Directions for this task:
Copy every line of text in the records below word for word, and leave the pictures out of your answer.

Information shown:
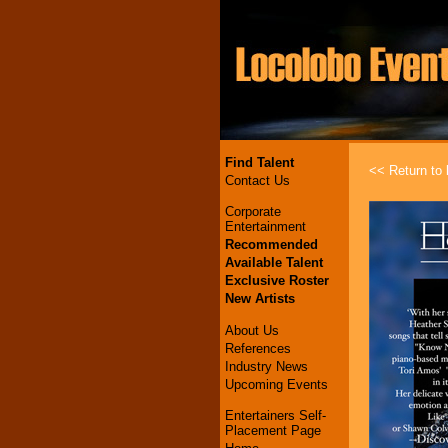
Find Talent
<< Return to l
Contact Us
Corporate
Entertainment
Recommended
Available Talent
Exclusive Roster
New Artists
About Us
References
Industry News
Upcoming Events
Entertainers Self-
Placement Page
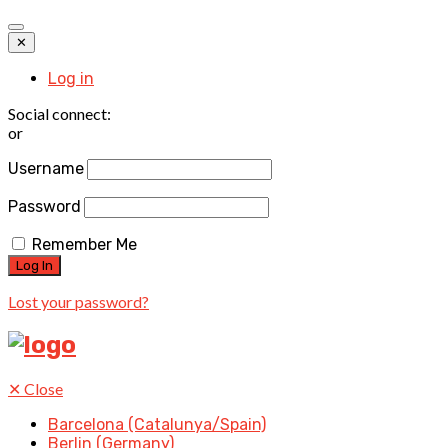
✕
Log in
Social connect:
or
Username
Password
Remember Me
Lost your password?
✕
Close
Barcelona (Catalunya/Spain)
Berlin (Germany)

Task solution:
Find Talent
<< Return to l
Contact Us
Corporate
Entertainment
Recommended
Available Talent
Exclusive Roster
New Artists
About Us
References
Industry News
Upcoming Events
Entertainers Self-
Placement Page
✕
Log in
Social connect:
or
Username
Password
Remember Me
Lost your password?
✕
Close
Barcelona (Catalunya/Spain)
Berlin (Germany)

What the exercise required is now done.